## [PROBLEM STATEMENT]
Read the data below line by line and copy each one with "lines" in it.

## [INFORMATION GIVEN]
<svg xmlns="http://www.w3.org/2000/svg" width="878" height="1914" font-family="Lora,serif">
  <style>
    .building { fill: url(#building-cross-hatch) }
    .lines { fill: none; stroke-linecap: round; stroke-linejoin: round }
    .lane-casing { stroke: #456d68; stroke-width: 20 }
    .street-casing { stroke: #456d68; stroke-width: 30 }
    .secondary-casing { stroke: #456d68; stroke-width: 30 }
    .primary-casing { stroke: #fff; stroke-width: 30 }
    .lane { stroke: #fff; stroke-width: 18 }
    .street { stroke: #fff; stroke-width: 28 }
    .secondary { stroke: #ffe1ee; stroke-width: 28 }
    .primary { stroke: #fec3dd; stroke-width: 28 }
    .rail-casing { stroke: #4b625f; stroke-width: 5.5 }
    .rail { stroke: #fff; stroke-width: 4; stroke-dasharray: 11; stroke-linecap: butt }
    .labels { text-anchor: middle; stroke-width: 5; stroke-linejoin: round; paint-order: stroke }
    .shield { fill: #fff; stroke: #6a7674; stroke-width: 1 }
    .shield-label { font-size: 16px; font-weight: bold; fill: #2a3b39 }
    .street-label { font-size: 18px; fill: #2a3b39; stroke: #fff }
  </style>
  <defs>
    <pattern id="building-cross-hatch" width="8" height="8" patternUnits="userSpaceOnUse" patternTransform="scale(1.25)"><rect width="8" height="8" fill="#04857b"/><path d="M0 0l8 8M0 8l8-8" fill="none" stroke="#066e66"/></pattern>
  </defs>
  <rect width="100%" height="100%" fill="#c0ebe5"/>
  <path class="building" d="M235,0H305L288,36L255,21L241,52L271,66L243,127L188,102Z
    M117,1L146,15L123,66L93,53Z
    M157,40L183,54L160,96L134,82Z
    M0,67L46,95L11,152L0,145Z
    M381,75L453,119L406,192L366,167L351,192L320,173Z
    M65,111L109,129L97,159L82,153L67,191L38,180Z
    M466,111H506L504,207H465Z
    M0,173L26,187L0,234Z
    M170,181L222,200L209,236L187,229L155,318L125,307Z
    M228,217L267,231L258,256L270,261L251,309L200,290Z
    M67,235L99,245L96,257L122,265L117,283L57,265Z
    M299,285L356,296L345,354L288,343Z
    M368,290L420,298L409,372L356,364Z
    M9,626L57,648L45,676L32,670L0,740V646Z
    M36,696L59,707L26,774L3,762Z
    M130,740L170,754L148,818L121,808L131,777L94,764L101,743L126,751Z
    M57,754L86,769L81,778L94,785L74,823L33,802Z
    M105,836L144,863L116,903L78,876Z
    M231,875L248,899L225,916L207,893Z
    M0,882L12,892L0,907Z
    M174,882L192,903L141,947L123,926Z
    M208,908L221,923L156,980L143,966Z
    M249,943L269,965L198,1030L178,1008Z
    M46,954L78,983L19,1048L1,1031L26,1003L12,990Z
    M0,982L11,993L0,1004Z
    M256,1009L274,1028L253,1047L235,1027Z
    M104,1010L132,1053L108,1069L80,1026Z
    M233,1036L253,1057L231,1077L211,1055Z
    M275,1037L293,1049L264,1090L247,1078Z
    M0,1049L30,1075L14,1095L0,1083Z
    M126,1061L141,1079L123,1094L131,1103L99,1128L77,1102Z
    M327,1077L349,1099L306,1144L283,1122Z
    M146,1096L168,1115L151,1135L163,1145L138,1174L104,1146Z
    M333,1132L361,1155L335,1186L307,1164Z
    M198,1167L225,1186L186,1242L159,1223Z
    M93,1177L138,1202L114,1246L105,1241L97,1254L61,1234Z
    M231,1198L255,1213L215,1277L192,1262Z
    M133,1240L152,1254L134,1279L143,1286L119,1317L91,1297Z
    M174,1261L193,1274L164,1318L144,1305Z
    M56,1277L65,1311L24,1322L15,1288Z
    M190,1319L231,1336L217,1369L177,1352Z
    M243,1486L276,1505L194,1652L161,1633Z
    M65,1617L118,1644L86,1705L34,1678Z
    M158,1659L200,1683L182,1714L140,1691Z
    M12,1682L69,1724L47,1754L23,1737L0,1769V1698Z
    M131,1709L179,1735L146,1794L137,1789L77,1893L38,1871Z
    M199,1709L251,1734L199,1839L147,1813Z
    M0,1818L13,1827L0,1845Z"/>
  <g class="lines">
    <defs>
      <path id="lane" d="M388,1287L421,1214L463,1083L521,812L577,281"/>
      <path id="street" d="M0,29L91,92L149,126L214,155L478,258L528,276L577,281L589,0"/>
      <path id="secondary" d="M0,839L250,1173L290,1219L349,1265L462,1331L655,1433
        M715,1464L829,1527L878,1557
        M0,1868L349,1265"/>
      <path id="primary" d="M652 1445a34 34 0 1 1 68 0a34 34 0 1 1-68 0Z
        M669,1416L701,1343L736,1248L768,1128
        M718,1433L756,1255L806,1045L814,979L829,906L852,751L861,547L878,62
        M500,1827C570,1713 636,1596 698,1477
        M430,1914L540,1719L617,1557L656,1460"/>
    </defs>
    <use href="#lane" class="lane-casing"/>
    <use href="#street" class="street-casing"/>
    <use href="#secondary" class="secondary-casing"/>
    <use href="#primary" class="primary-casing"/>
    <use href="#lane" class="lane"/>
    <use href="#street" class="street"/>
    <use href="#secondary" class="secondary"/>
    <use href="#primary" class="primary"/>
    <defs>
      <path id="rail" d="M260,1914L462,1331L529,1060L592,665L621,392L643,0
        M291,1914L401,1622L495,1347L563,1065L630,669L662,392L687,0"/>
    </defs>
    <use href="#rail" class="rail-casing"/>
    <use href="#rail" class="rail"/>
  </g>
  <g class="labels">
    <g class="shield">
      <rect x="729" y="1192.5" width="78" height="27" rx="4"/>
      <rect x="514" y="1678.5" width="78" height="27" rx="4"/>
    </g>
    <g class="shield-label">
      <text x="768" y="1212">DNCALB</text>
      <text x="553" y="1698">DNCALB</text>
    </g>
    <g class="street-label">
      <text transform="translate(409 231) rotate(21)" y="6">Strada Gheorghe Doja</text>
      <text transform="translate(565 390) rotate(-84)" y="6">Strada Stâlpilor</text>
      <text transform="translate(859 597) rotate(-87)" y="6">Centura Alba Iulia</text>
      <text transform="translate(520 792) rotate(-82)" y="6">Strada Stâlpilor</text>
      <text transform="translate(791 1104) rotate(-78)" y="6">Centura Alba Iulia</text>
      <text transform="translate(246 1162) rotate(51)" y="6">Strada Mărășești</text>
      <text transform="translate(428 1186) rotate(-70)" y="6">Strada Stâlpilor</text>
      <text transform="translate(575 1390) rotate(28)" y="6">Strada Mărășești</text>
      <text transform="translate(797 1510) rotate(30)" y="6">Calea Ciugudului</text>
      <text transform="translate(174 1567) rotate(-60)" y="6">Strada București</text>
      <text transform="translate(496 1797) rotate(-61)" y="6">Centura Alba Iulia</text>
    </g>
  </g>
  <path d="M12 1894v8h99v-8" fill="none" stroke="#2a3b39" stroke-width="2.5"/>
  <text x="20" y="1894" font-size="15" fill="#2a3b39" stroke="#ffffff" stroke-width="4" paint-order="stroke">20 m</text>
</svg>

## [TASK RESULT]
    .lines { fill: none; stroke-linecap: round; stroke-linejoin: round }
  <g class="lines">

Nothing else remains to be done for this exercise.